¡Dolores, guapa! | Crítica

Pluma santa

Una imagen del documental '¡Dolores, guapa!'.

Una imagen del documental '¡Dolores, guapa!'.

Una mirada antropológica y un doble gesto político atraviesan este documental de Jesús Pascual premiado en la sección Panorama Andaluz del pasado Festival de cine europeo: por un lado, en la reivindicación frontal y abierta del homosexual, el mariquita, el maricón o el transexual en su relación íntima y profunda con la Semana Santa sevillana y su idiosincrasia; por otro, en la recuperación y la confianza en la oralidad, la palabra, el habla y el acento como instrumentos esenciales para articular el discurso y capturar el pensamiento en acción y la gestualidad de los cuerpos de los que emanan, prolongando (conscientemente) una veta de nuestro cine documental y ensayístico que la conecta con dos filmes esenciales de la Transición, Vivir en Sevilla, de García Pelayo, y Ocaña, retrato intermitente, de Ventura Pons.   

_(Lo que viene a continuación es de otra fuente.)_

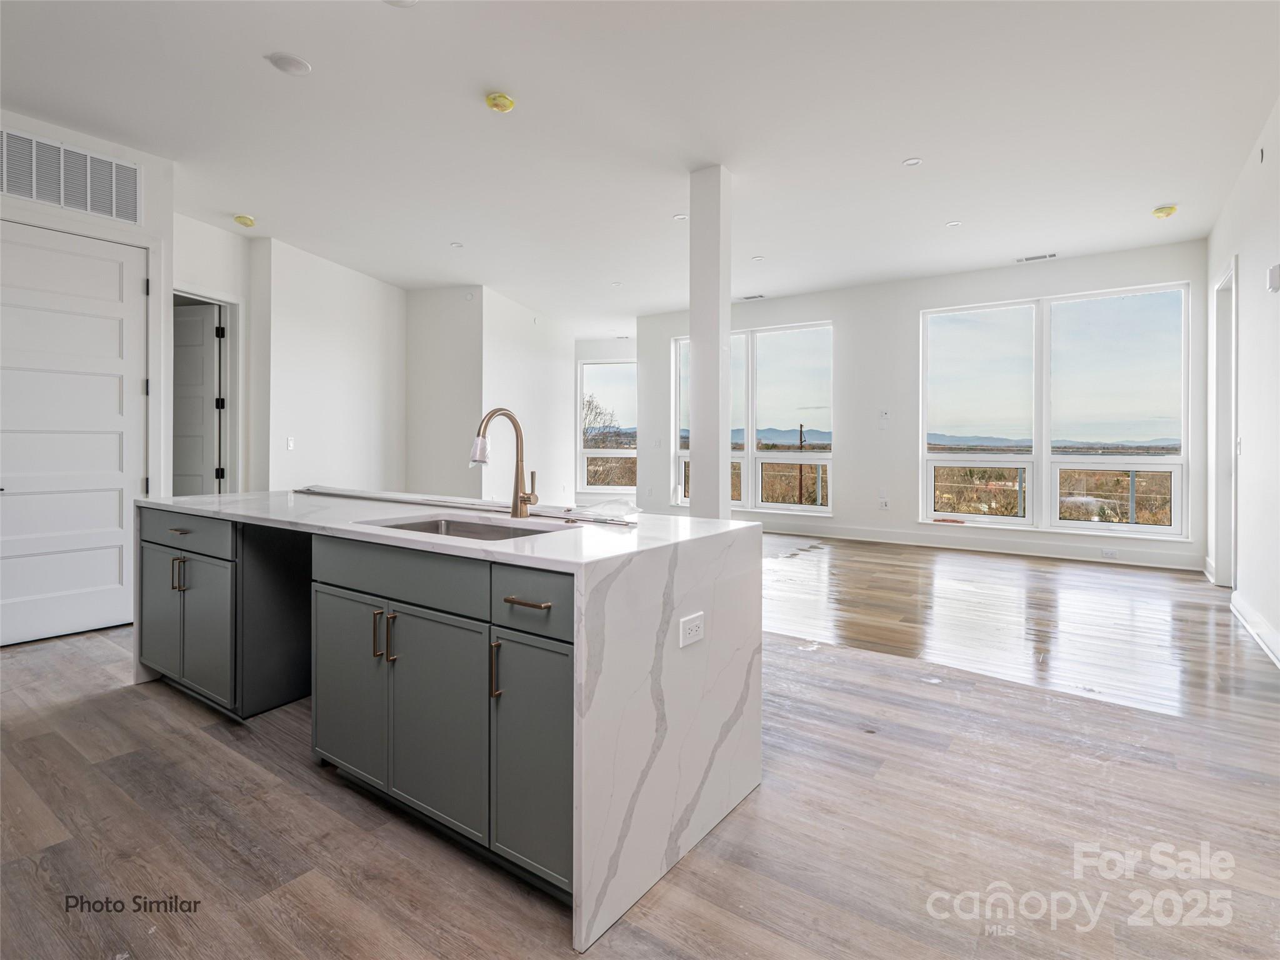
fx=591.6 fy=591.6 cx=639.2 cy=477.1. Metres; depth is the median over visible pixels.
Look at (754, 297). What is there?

Pascual ha hecho bien los deberes en el proceso de selección y se queda con un puñado extraordinario de personajes singulares de la Sevilla de hoy, desde el octogenario y nostálgico Antonio Millán, ‘La Palomita de San Gil’, con el que se abre y se cierra el filme en un claro gesto de restitución histórica, al joven que ha volcado en Instagram su pasión por la virgen, de un grupo de hipsters que viven su particular Semana Santa a la trans vestida de mantilla en lucha contra los prejuicios, jóvenes y adultos, hijos y madres, aficionados y devotos, imagineros, bordadores o tatuadores y artistas, todos siempre interesantes y elocuentes, para atravesar a través de sus relatos personales, siempre auténticos, las distintas edades, etapas, visiones, gestos y rincones más o menos ocultos de una Semana Santa que se nos antoja aquí más transversal, heterogénea y diversa de lo que algunos guardianes de esencias quisieran preservar como modelo único de la fiesta sagrada.

Una Semana Santa sevillana que se abre a su carácter verdaderamente popular (el barrio y la periferia adquieren aquí una dimensión propia), a un espacio-tiempo simbólico donde conviven la fe, la exaltación iconográfica y la heterodoxia, las vivencias de la infancia, la herencia familiar y la memoria, pero sobre todo el pulso y la convicción por erradicar estereotipos negativos y reivindicar una identidad no normativa en el seno de la tradición y la cultura que, paradójicamente, parece haber sido acogida con más naturalidad entre las hermandades y el mundo cofrade que en otros sectores y ambientes aparentemente más tolerantes de la sociedad civil.